Reporter for North Tonawanda

They were walking and enjoying the season at the Winter Walk celebration in North Tonawanda this past weekend.

Webster and Oliver streets were packed with people of all ages enjoying the sights and sounds of the holiday season. The event is sponsored by the Downtown and Oliver Street Merchants Association and for many it has become an annual tradition.

One of the more popular events was at Crazy Jakes where, for the past 10 years, Luke Topolski and a group of kids have been making ginger bread houses to support Habitat for Humanity.



They are hoping to make more than 300 houses this year with all of the money raised going to help those in need.

Incredibly, the group has raised more than $20,000 over the past 10 years, but sadly this year will be their last.

“It’s sad that I can’t do it anymore,” said Topolski, “but we are going to try and find someone to do it next year.”

In addition to tasting sweet treats people also had a rare chance to get an up-close look at a firetruck from the Sweeney Hose. It was something just as fun for the volunteer firefighters as it was for the kids who had a chance to ride on the truck.

“I have two kids of my own,” said Joe Lavey, President of Sweeney Hose, “so something like this is absolutely incredible. That is how a lot of us got into volunteer firefighting. Because when we were kids the fire departments did this kind of stuff, and now we are doing it to hopefully breed some new interest too.

Bridget Getz wasn’t walking, but rather riding around on a float that she and her friends put together dressed as the Grinch, a Snowman, a Reindeer, a toy soldier. Even Santa was on board. They rode up and down Webster and Oliver Streets spreading holiday cheer and helping those in need.

“This is not paid for by anyone but this crew here and it is just fun to go around and see everyone’s faces light up and collect some canned goods for the NT food pantry,” said Getz.



“We drive around every Saturday night to different neighborhoods and collect canned goods, non-perishables, hygiene products and donate 100 percent of it to the North Tonawanda food pantry.”

From the very old to the very young holiday cheer was being spread at the North Tonawanda Senior Center where hot chocolate was being served at their annual inter-generational event.

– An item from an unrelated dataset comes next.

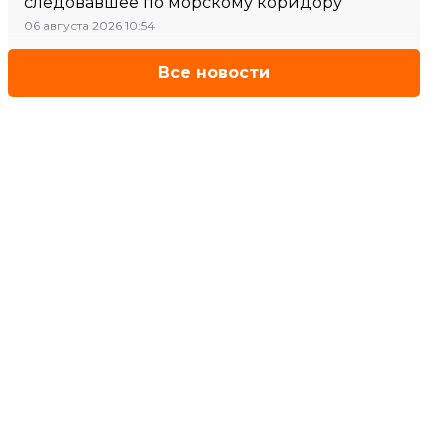
следовавшее по морскому коридору
06 августа 2026 10:54
Все новости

“We have the children come in, they buy a gift for a dollar for their family members and loved ones. Then the seniors wrap them for free and then we give out hot chocolate and cookies. It benefits everyone, it is not a fundraiser but just an event to help get all the generations together,” said Pam Hogan, North Tonawanda Senior Center.

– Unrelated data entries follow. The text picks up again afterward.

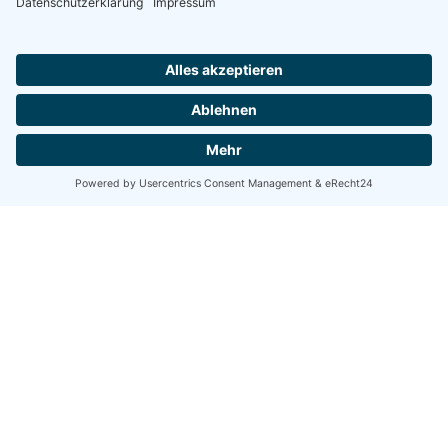
Share
Share
Share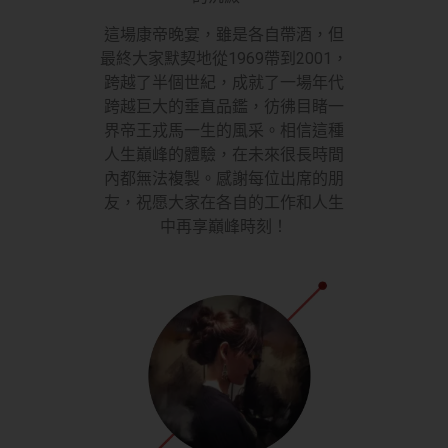
這場康帝晚宴，雖是各自帶酒，但
最終大家默契地從1969帶到2001，
跨越了半個世紀，成就了一場年代
跨越巨大的垂直品鑑，彷彿目睹一
界帝王戎馬一生的風采。相信這種
人生巔峰的體驗，在未來很長時間
內都無法複製。感謝每位出席的朋
友，祝愿大家在各自的工作和人生
中再享巔峰時刻！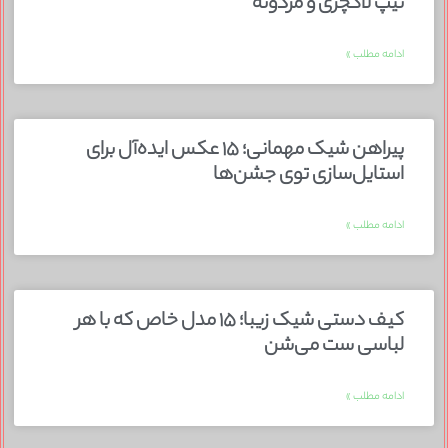
تیپ لاکچری و مردونه
ادامه مطلب »
پیراهن شیک مهمانی؛ ۱۵ عکس ایده‌آل برای
استایل‌سازی توی جشن‌ها
ادامه مطلب »
کیف دستی شیک زیبا؛ ۱۵ مدل خاص که با هر
لباسی ست می‌شن
ادامه مطلب »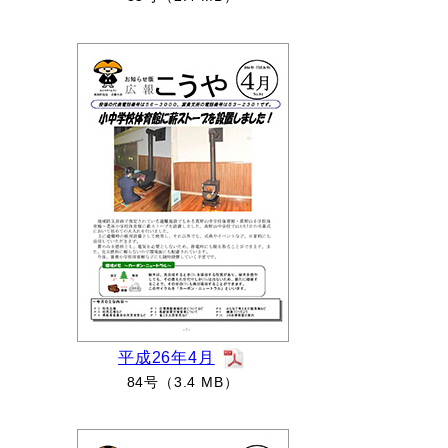
平成26年4月
84号（3.4 MB）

The sounds of the holidays also filled the air. Kids from Buffalo Suzuki Strings took to streets to play Christmas songs for the community and put on two free concerts for everyone to enjoy.

“Music is everything,” said Linda Ross, Administrative Director. “It is what makes us human. It allows us to express our emotions and allows us to deal with our emotions. It lets us think logically, it develops neuropathways that allows us to memorize, and our kids play everything from memory.”